_TASK TO COMPLETE_. Below are records with pictures; copy word for word only the lines between the line with "Figure 8. The" and the line with "Table 1 . Southwest", inclusive, and drop the pictures.

_SUPPLIED MATERIAL_.
"""

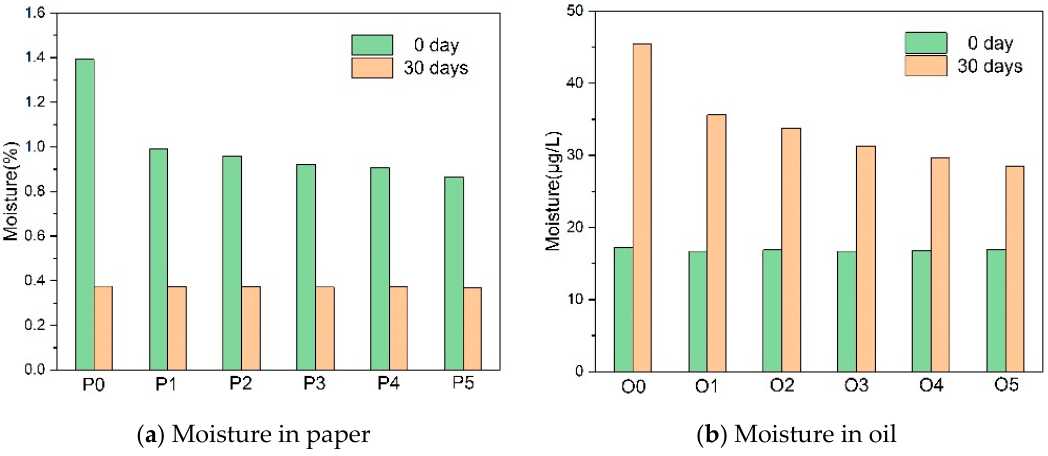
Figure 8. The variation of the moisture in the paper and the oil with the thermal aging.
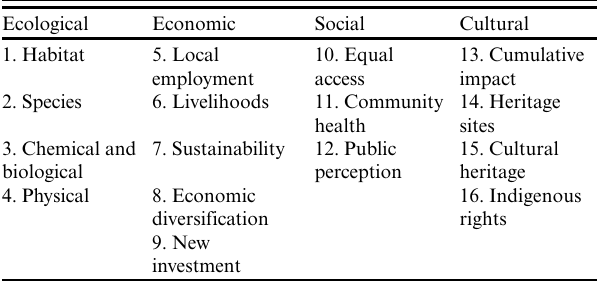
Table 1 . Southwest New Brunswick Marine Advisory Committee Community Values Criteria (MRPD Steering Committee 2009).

"""
"""

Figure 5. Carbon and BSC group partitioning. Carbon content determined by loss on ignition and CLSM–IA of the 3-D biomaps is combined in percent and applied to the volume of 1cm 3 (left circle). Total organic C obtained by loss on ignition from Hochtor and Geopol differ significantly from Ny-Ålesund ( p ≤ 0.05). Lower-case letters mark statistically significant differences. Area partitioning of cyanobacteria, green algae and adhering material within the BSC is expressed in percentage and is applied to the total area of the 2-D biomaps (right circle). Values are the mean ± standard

"""

_SOLUTION TO THIS PROBLEM_.
Figure 8. The variation of the moisture in the paper and the oil with the thermal aging.
Table 1 . Southwest New Brunswick Marine Advisory Committee Community Values Criteria (MRPD Steering Committee 2009).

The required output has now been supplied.